Page excerpt.
= Beginning of Section =

This snippit from Jason Santa Maria’s post has many applications to higher ed:
Without the print edition to serve as the flagship product, the website will no longer be a second class citizen or a quaint add-on to a business model; it will become the business model. Companies will need to rethink their strategies and goals for the web, and ways to distinguish themselves. If a publication or a few happen to break out of the current mold and start innovating, this may cause other publications, whether still maintaining print editions or not, to become competitive online as well. Once a publication forms a real connection with readers by giving them a reason to care about their website, other publications will be forced to do the same.
The medium of print will not die, but its spot atop the mountain of mainstream content distribution is in its final days. This could bring about a rebirth of design innovation online. We can help bring about change and find new ways to connect with audiences. This is an exciting time to be a designer, assuming we can all hang onto our jobs long enough to see what happens.





December 22nd, 2008 at 12:15 am
Yep, magazines and budget cuts seemed to be going hand in hand for some time now. I know of one non-profit org that scaled back publishing their magazine from quarterly to once a year. If the publication completely goes online, they risk alienating older alums and parents. Its up to each college/department to figure out what is the right balance between the two mediums.
December 23rd, 2008 at 11:22 am
We’re seeing a ton of print projects being migrated online (eg. 90% of orientation materials will solely live online now). But this is leading to staffing issues such as retraining graphics staff, project managers cross platform etc.
January 5th, 2009 at 5:17 pm
That’s assuming that killing a print publication in favor of a digital magazine would be a cost-saving measure–that’s a dubious assumption, if you ask me.
In the case of the magazine I edit, we’d save on printing and postage cost, but we’d lose all ad revenue. And we’d still have to pay for contributors–our ad revenue has covered this in our current model–and our creative fees would increase since we would need a lot more content for a fluid, digital magazine that seeks to be relevant. And then there are the inherent design costs at start-up, which would be significant, as well. So in the first few years, you’d be looking at cost INCREASES–not something easy to stomach in these economic times.
And this doesn’t even begin to touch on the effectiveness of a print publication versus a digital one. People turn to digital media when they want immediate news. They turn to their magazines for more intimate engagement. They do so in the comfort of their home, free of distractions. Or on their subway commute. Or while waiting for an appointment in a doctor’s office.

= End of Section =

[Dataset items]
= Beginning of Section =

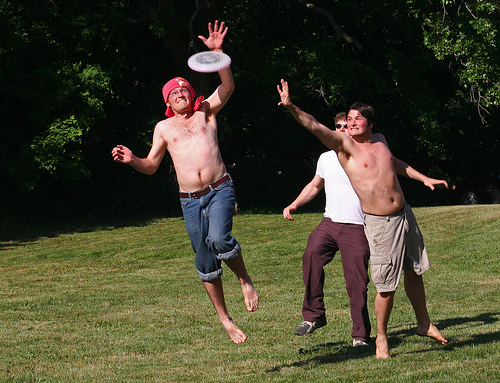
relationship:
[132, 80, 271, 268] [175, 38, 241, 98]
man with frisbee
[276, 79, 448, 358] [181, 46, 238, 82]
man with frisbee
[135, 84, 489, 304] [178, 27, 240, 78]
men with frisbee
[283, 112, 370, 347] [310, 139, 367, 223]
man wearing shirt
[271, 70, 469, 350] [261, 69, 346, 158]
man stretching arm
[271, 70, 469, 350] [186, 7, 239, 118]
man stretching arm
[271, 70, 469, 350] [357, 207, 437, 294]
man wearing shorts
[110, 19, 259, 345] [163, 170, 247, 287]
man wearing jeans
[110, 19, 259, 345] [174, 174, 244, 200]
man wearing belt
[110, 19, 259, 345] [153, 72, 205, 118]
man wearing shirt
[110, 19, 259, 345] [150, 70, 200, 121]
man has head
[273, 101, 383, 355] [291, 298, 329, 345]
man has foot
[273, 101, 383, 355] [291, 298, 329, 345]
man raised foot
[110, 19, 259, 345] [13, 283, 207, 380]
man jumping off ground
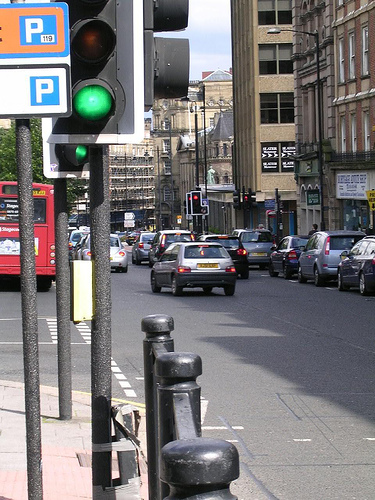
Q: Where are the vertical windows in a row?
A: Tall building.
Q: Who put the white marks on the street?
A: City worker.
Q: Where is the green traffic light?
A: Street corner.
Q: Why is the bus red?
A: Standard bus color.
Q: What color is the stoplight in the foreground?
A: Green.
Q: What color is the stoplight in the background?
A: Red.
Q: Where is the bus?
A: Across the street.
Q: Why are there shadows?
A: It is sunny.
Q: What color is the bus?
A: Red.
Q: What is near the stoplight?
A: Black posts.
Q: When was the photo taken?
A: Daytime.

= End of Section =

Prompt. Repeat, word for word, the part of the print-versus-online publishing text from "January 5th, 2009" to "these economic times.".

Answer box.
January 5th, 2009 at 5:17 pm
That’s assuming that killing a print publication in favor of a digital magazine would be a cost-saving measure–that’s a dubious assumption, if you ask me.
In the case of the magazine I edit, we’d save on printing and postage cost, but we’d lose all ad revenue. And we’d still have to pay for contributors–our ad revenue has covered this in our current model–and our creative fees would increase since we would need a lot more content for a fluid, digital magazine that seeks to be relevant. And then there are the inherent design costs at start-up, which would be significant, as well. So in the first few years, you’d be looking at cost INCREASES–not something easy to stomach in these economic times.